Słoneczna obietnica

Mal. 4:2

04 luty 2022

Słoneczna obietnica

Autor:
Piotr Litkowicz

A dla was, czczących moje imię, wzejdzie słońce sprawiedliwości i uzdrowienie w jego skrzydłach. Wyjdziecie [swobodnie] i będziecie podskakiwać jak tuczone cielęta. (Mal. 4:2)

Przełykam cholekalcyferol (C27H44O). W tej jednej kapsułce jest aż 5.000 jednostek aktywnych. Za oknem wstaje nowy dzień. Nocny deszcz zmył resztki śniegu. Dzisiaj już 4 dzień lutego. Jest mokro i pochmurnie, a ja tęsknię za słońcem.

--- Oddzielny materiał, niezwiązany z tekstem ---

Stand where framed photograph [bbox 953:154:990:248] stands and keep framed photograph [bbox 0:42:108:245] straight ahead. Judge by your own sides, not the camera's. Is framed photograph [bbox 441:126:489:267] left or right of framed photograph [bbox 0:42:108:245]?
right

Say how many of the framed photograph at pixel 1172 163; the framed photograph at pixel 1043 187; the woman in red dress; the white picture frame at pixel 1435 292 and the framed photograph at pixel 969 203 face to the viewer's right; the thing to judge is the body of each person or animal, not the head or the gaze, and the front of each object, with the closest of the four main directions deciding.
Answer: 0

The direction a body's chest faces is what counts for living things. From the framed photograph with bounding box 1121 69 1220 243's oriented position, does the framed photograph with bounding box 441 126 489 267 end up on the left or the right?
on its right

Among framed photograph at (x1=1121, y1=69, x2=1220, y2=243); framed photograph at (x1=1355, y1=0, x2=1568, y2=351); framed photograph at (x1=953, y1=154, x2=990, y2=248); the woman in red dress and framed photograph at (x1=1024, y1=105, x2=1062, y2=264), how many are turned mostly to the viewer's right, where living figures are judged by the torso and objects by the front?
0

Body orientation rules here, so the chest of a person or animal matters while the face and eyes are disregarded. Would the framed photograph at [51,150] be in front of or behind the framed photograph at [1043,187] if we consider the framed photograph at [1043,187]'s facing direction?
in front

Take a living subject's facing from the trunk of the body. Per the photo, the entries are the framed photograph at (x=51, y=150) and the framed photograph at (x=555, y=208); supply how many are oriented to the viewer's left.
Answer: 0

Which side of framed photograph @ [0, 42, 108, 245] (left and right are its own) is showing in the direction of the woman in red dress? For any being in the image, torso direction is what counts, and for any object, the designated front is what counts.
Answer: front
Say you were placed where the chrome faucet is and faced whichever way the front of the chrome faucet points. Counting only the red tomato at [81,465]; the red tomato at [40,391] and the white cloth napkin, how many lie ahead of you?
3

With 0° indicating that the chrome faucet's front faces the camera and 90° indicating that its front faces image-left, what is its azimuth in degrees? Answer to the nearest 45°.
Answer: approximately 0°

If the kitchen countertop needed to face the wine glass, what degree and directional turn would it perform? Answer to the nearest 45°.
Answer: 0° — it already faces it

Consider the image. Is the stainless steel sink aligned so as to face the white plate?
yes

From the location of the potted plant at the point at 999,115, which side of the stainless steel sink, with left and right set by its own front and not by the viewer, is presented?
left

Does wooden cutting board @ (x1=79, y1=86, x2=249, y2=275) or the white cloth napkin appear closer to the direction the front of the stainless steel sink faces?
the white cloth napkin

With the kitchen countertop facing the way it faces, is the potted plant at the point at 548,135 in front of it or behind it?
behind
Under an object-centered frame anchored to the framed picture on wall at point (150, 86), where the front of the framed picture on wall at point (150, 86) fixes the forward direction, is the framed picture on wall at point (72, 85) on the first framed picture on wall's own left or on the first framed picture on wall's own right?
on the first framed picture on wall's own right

Światła dziennego o temperaturze barw w zakresie pomiędzy 5500–7000 K i natężeniu słonecznego letniego dnia nie można po prostu zamknąć w pigułce witaminy D3. Połknąłem już dzisiejszą dawkę substytutu, ale i tak marzę o promieniach, które nie palą, ale uzdrawiają, dają radość i wolność.

Drogą do Dobrego Światła jest pokora, wierne oddanie i bojaźń Pana (Mal. 3:16-18, Mal. 4:1).